Mario Balotelli
Mario Balotelli

Brescia, 9 giugno 2020 - Probabilmente ben pochi avrebbero sentito la necessità di una nuova “puntata” della sempre più discussa vicenda tra il Brescia e Mario Balotelli. L’attaccante questa mattina (martedì 9 giugno) si è presentato prima delle nove ai cancelli del Centro Sportivo di Torbole per riprendere gli allenamenti, ma gli addetti alla sicurezza gli hanno sbarrato la strada.

L’ex punta della nazionale, licenziata per giusta causa dal presidente Massimo Cellino, dopo un’inutile colloquio al telefono che gli è stato passato dallo steward (non è dato sapere di preciso chi era dall’altra parte del filo…) ha ripreso la via di casa a bordo della macchina che lo aveva accompagnato al Centro Sportivo, non prima di avere lanciato alcune battute ironiche ai giornalisti presenti: “Dite pure che non mi avete visto…” e “Poi non dite che non voglio allenarmi…”.

A breve distanza di tempo è stata diffusa la precisazione della società che ha fatto il punto della situazione.

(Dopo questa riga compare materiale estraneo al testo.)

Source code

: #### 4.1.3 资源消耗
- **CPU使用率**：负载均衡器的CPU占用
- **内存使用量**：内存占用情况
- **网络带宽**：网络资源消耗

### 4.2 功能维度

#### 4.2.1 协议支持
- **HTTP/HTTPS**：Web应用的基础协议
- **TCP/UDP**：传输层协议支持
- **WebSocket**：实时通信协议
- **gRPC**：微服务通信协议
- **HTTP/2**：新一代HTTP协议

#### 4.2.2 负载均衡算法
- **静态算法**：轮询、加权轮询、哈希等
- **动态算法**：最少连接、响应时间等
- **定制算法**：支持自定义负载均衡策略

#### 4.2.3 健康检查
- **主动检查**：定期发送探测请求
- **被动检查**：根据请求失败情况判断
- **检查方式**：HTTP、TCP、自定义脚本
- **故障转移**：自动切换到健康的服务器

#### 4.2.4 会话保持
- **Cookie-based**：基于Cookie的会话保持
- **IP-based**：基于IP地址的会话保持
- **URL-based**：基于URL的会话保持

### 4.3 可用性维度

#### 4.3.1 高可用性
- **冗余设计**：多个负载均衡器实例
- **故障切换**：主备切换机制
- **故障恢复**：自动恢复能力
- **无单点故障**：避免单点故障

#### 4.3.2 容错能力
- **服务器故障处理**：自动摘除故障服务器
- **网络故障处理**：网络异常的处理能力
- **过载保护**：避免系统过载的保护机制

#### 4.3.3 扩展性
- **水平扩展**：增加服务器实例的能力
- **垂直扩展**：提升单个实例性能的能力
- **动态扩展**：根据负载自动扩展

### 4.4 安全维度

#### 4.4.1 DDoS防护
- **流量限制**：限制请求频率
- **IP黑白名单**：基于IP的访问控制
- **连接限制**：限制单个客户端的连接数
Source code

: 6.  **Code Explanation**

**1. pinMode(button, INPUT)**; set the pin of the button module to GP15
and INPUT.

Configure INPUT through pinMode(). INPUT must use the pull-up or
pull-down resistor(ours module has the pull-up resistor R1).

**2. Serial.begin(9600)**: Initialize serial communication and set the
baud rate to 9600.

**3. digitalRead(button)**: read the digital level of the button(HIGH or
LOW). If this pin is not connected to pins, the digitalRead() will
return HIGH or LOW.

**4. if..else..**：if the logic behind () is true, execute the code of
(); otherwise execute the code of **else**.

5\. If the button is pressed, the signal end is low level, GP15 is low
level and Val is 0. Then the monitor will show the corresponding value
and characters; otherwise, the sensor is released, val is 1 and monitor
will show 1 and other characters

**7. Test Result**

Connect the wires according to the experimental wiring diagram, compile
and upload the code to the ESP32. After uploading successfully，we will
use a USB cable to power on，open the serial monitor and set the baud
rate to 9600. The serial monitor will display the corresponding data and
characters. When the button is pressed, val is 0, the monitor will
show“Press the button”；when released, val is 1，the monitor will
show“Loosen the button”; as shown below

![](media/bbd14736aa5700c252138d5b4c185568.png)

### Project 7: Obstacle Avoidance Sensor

Secondo questa ulteriore aggiunta Balotelli avrebbe inviato in sede ieri sera (dopo le 21) un certificato che attestava la sua guarigione e gli consentiva di riprendere l’attività un giorno prima rispetto a quanto attestato nel certificato originale. A quell’ora, però, gli uffici erano chiusi e non si è così potuto mandare la comunicazione prevista all’Inps in tempo per consentire al giocatore di allenarsi con tutte le sicurezze previste dalla legge. Una volta venuto meno questo “scoglio” burocratico, Balotelli potrà riprendere la sua attività e già il Brescia Calcio anticipa di attendere per domani il ritorno all’attività del ventinovenne di Concesio. Una situazione sempre più ingarbugliata che, insieme a molteplici incertezze, presenta le sole certezze che una cosa del genere certo non agevolerà la rincorsa alla salvezza delle Rondinelle e che a breve seguiranno nuove “puntate” (sempre all’insegna del tutto è possibile).